The volume of trade exchange reached €2 billion ($2.29 billion) in 2015/2016, of which €1.5 billion were Egyptian imports and €0.5 billion were exports. The volume of French investments in Egypt amounted to €3.6 billion in 2015/2016.
In the transport sector, the Cairo Metro shows significant participation by French companies, with investments estimated at more than €2 billion since 1980. French companies were recently awarded the contract for the fourth phase of Line 3, with civil engineering for the same phase worth €1.12 billion.
In the military field, several major export contracts have been concluded, including the sale of four Corvette ships by DCNS (May 2014), 24 Rafale fighter aircraft by Dassault Aviation, a multi-mission frigate by DCNS and weapon systems by MBDA (February 2015).
In October 2015, France agreed to sell two Mistral helicopter carriers to Egypt for €950 million, after their sale to Russia had been canceled in August 2015.

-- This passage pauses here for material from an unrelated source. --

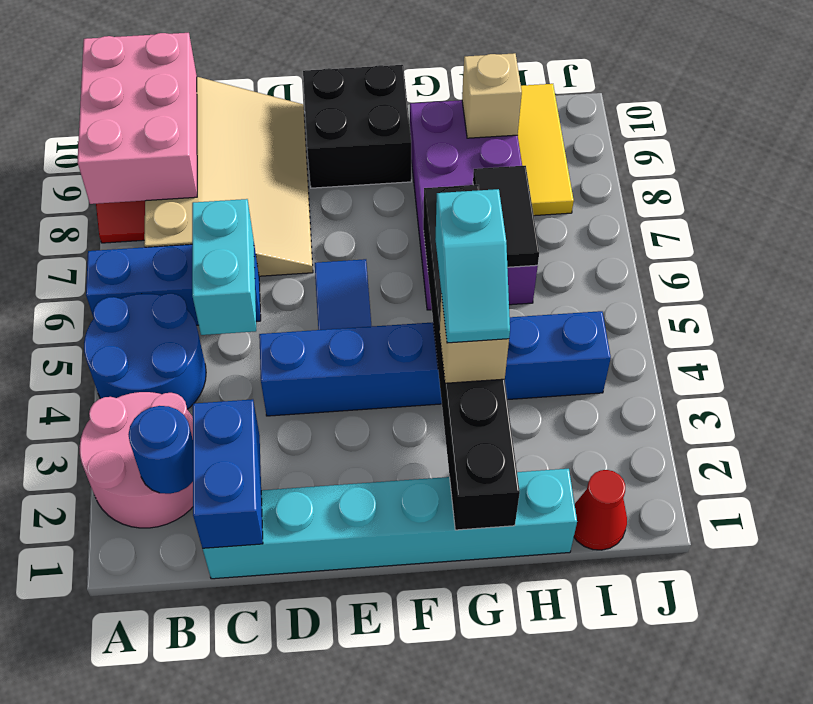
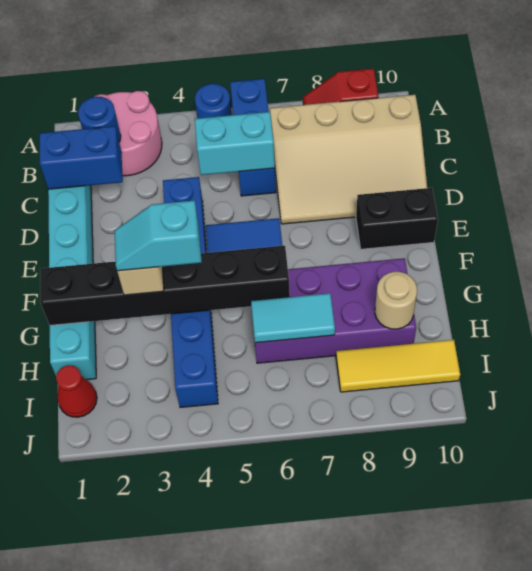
blue 2x2 round brick [84,293,206,409] -> blue 1x1 round brick [195,84,232,118]
pink 2x3 brick [78,33,197,204] -> none
black 2x2 brick [303,65,411,188] -> black 1x2 brick [356,188,438,249]
black 1x2 tile [473,166,539,267] -> cyan 1x2 tile [251,293,335,343]
tan 1x1 brick [462,53,522,138] -> tan 1x1 round brick [375,272,417,329]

The France Institute leads cultural cooperation with Egypt through three centers in Cairo, Alexandria and Heliopolis.
There is also the French Research Institute for Development (IRD) in Cairo. It manages scientific programs on the relationship between man and the environment in the Asia-Pacific region, the Mediterranean region, Sub-Saharan Africa, Latin America and the Caribbean.
IRD is under the joint authority of French authorities responsible for international development assistance on one hand and research on the other. IRD’s three main functional areas are research, advisory services and capacity building.
France has other organizations in Egypt in the field of archaeology, including the French Institute of Oriental Archaeology (IFAO), the French-Egyptian Center for the Study of the Temples of Karnak (CFEETK) and the Centre d’Etudes Alexandrines (CEAlex), as well as several archaeological missions.
France has been under a state of emergency since November 2015, when 130 people were slaughtered in a wave of coordinated violence across Paris. The French anti-terrorism campaign coincided with Egypt's intensive fight against terror groups since the ousting of former Egyptian President Mohamed Morsi.
The bloody attacks forced France to strengthen its foreign policy in the Middle East, with priority given to besieging networks of foreign militants in Syria, Libya and Iraq.
Egypt has a particularly key role for France regarding Libya. The French administration believes that Egypt is the number one key to resolving the Libyan crisis, as well as an important player in Syria too.